Chairman of the Appointments Committee, Joseph Osei Owusu


On Wednesday, March 9, the Supreme Court presided over by Justice Jones Dotse affirmed the approval of the 2022 budget without NDC MPs’ participation.

Private Legal Practitioner Justice Abdulai filed the case against the Attorney General.

He had asked the Supreme Court to interpret Articles 102 and 104 of the 1992 Constitution and declare the action of Mr Osei-Owusu as unconstitutional.

He also wanted the Supreme Court to declare the whole proceedings in Parliament on November 30, 2021, which led to the passage of the 2022 budget as unconstitutional insisting the Deputy Speaker should not have counted himself as an MP when he presided over proceedings.

However, in defence on behalf of the state, the Attorney-General (A-G), Godfred Yeboah Dame, argued that no express provision in the 1992 Constitution stops a Deputy Speaker presiding over proceedings from voting or counting himself as part of MPs present to form the right quorum.

He argued that the quorum in Parliament formed under Article 102 is different from the quorum formed under Article 104 of the 1992 Constitution.

He stated that the quorum under Article 102 is for the conduct of business in Parliament, and that is why Article 102 provides that it should be one-third of members.

“Given that Parliament presently is made up of 275 members, the quorum under Article 102 for the conduct of its business is 92 MPs,” the A-G submitted.

According to the A-G, based on the clear provision of Article 102, any person presiding, either the Speaker or Deputy Speakers, is precluded from being part of that quorum.

On the other hand, the A-G believed that the quorum under Article 104 (1), which deals with the determination of matters through voting in Parliament, requires at least half of all MPs, and such a quorum is not the same as the one in Article 102.

Mr Dame contended that unlike Article 102, which precludes a “person presiding” from being part of the quorum, Article 104 (2) precludes explicitly “The Speaker”.

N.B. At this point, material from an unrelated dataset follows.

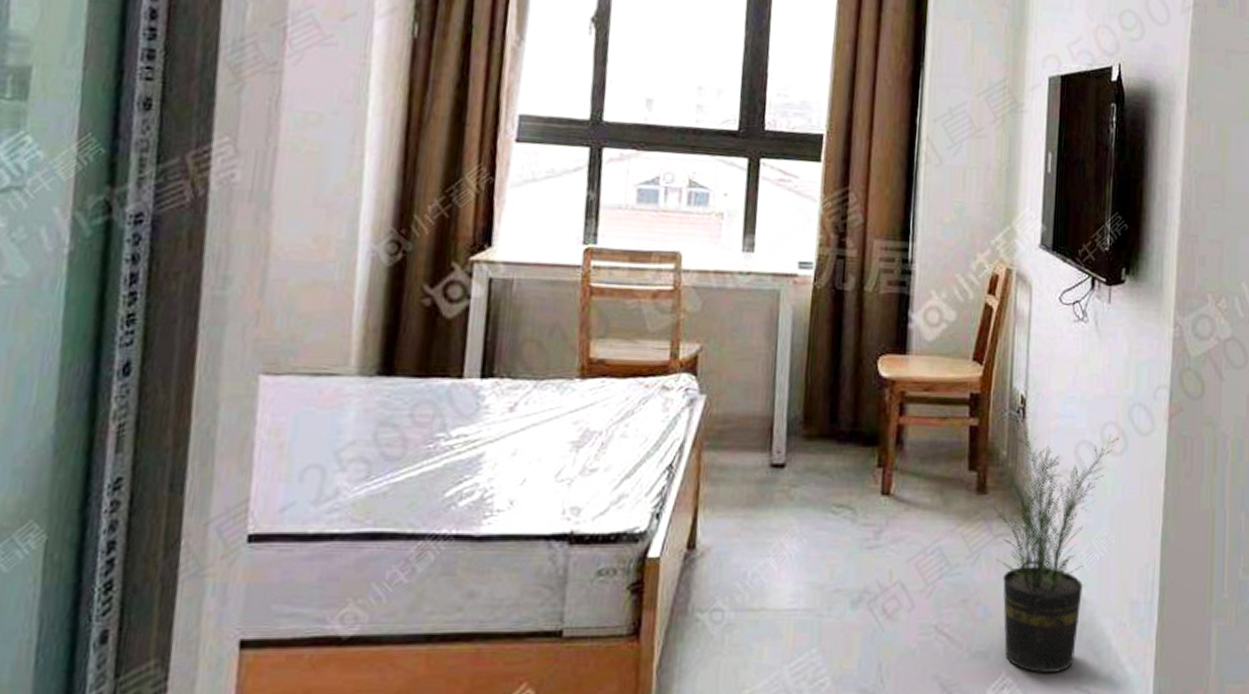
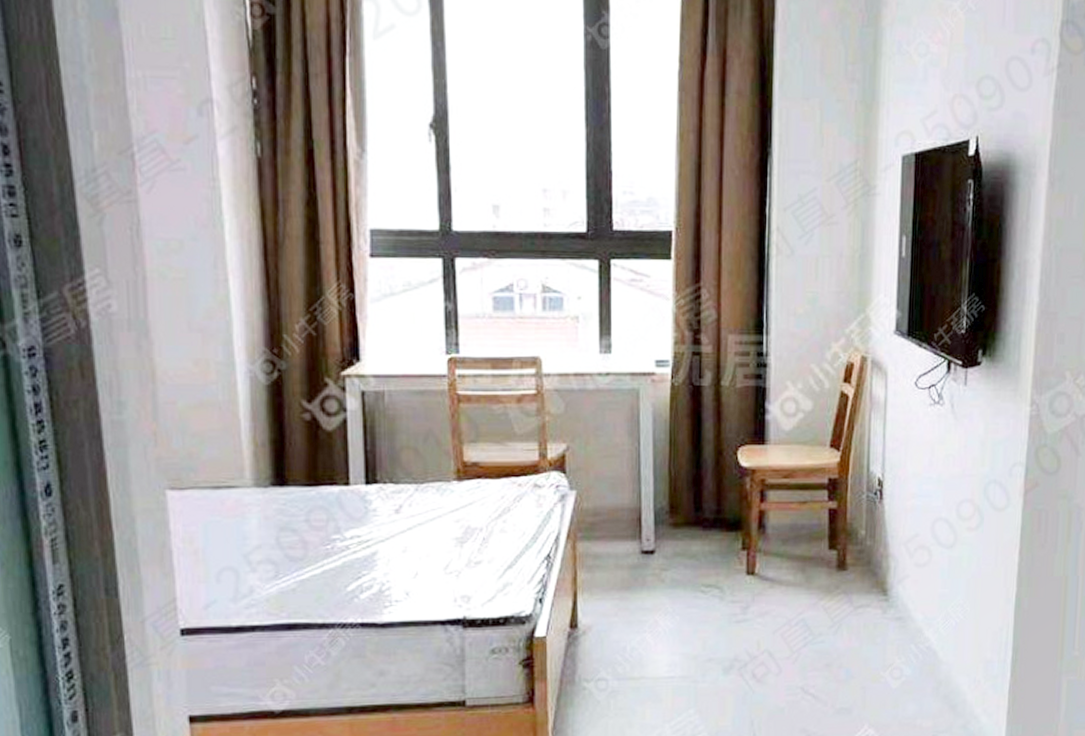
potted plant: present [993,421,1119,673] -> none [853,502,974,724]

The A-G, therefore, held the position that only the person elected as “The Speaker” of Parliament is barred from forming part of the quorum under Article 104 when presiding, and not the Deputy Speakers who preside over proceedings.

The Apex Court comprising Justices Jones Dotse, Nene Amegatcher, Prof Ashie Kotey, Mariama Owusu, Lovelace Johnson, Clemence Honyenuga, and Emmanuel Kulendi affirmed the arguments of the Attorney General.

The court also struck out portions of the standing orders of parliament which read: “A Deputy Speaker or any other member presiding shall not retain his original vote while presiding.”